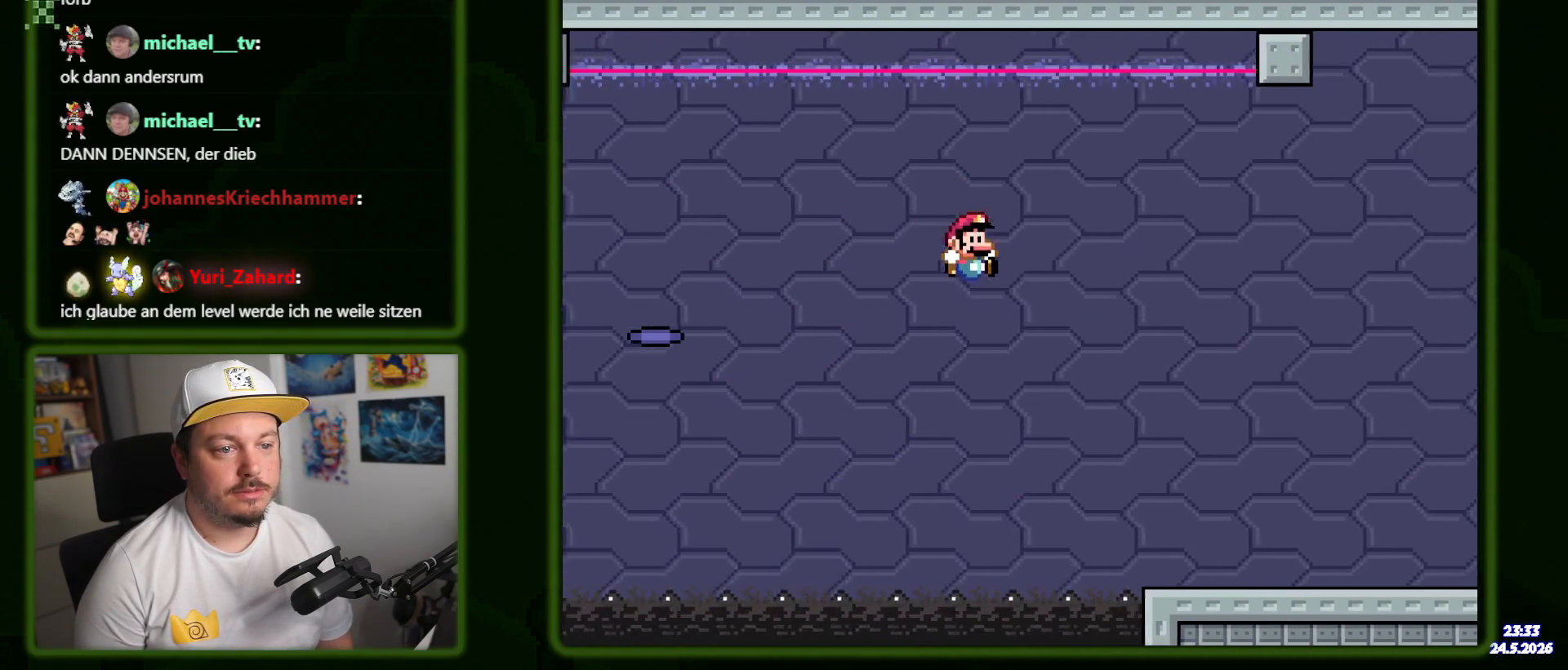
{"buttons": ["Y", "DPAD_RIGHT"], "events": []}
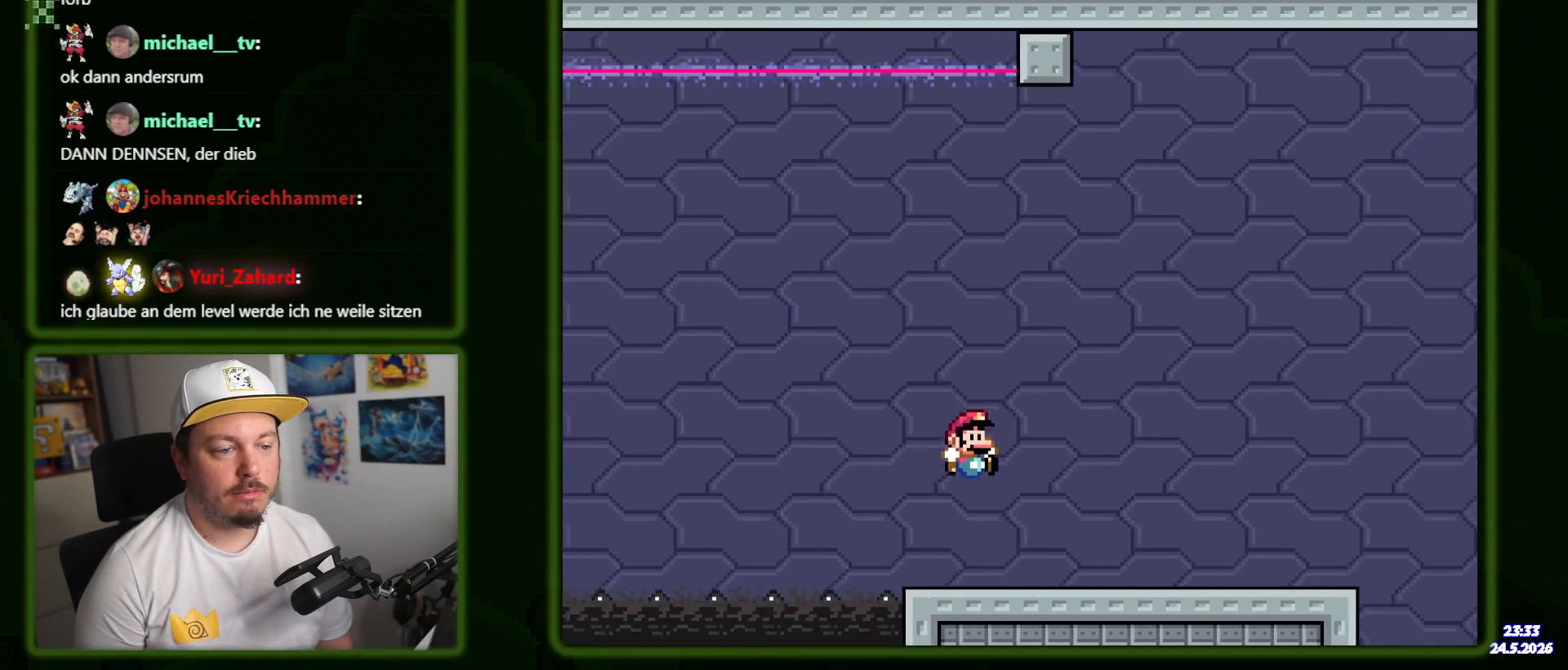
{"buttons": ["Y", "DPAD_RIGHT"], "events": []}
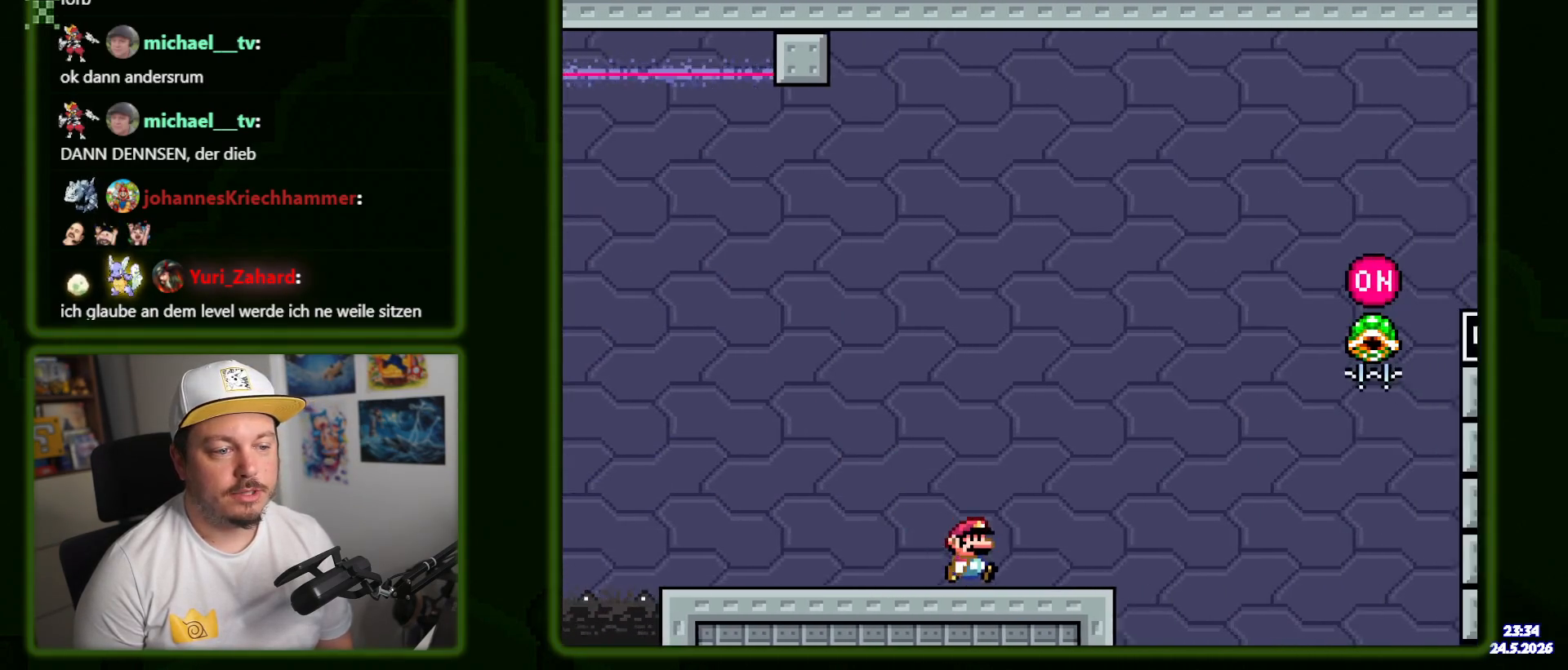
{"buttons": ["B", "Y", "DPAD_LEFT"], "events": [[50, "B", "down"], [367, "DPAD_RIGHT", "up"], [450, "DPAD_LEFT", "down"]]}
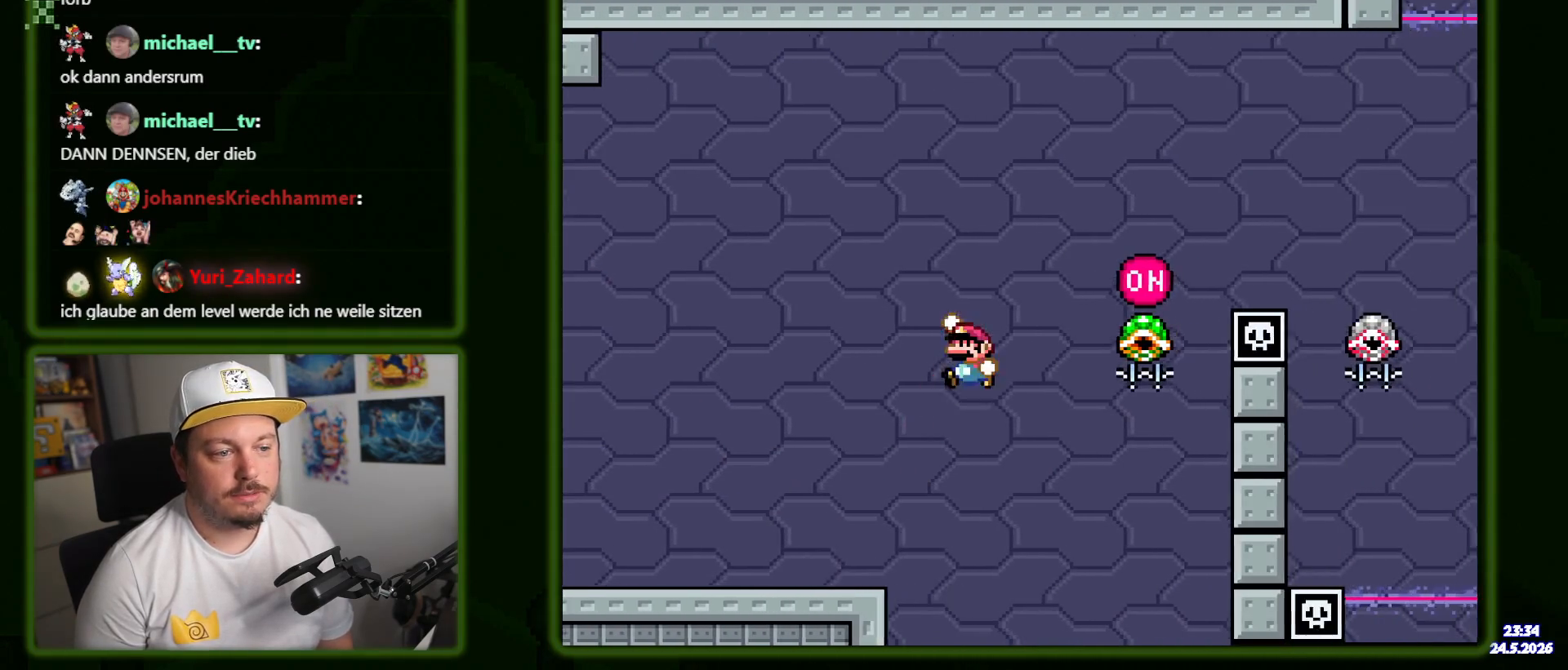
{"buttons": ["B", "DPAD_RIGHT"], "events": [[67, "DPAD_LEFT", "up"], [217, "DPAD_RIGHT", "down"], [450, "Y", "up"]]}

★ ★ ★ ★

§ Exercise requirements:
Reproduce the data verbatim and omit each image.

§ Task response:
{"buttons": ["Y", "DPAD_RIGHT"], "events": []}
{"buttons": ["Y", "DPAD_RIGHT"], "events": []}
{"buttons": ["B", "Y", "DPAD_LEFT"], "events": [[50, "B", "down"], [367, "DPAD_RIGHT", "up"], [450, "DPAD_LEFT", "down"]]}
{"buttons": ["B", "DPAD_RIGHT"], "events": [[67, "DPAD_LEFT", "up"], [217, "DPAD_RIGHT", "down"], [450, "Y", "up"]]}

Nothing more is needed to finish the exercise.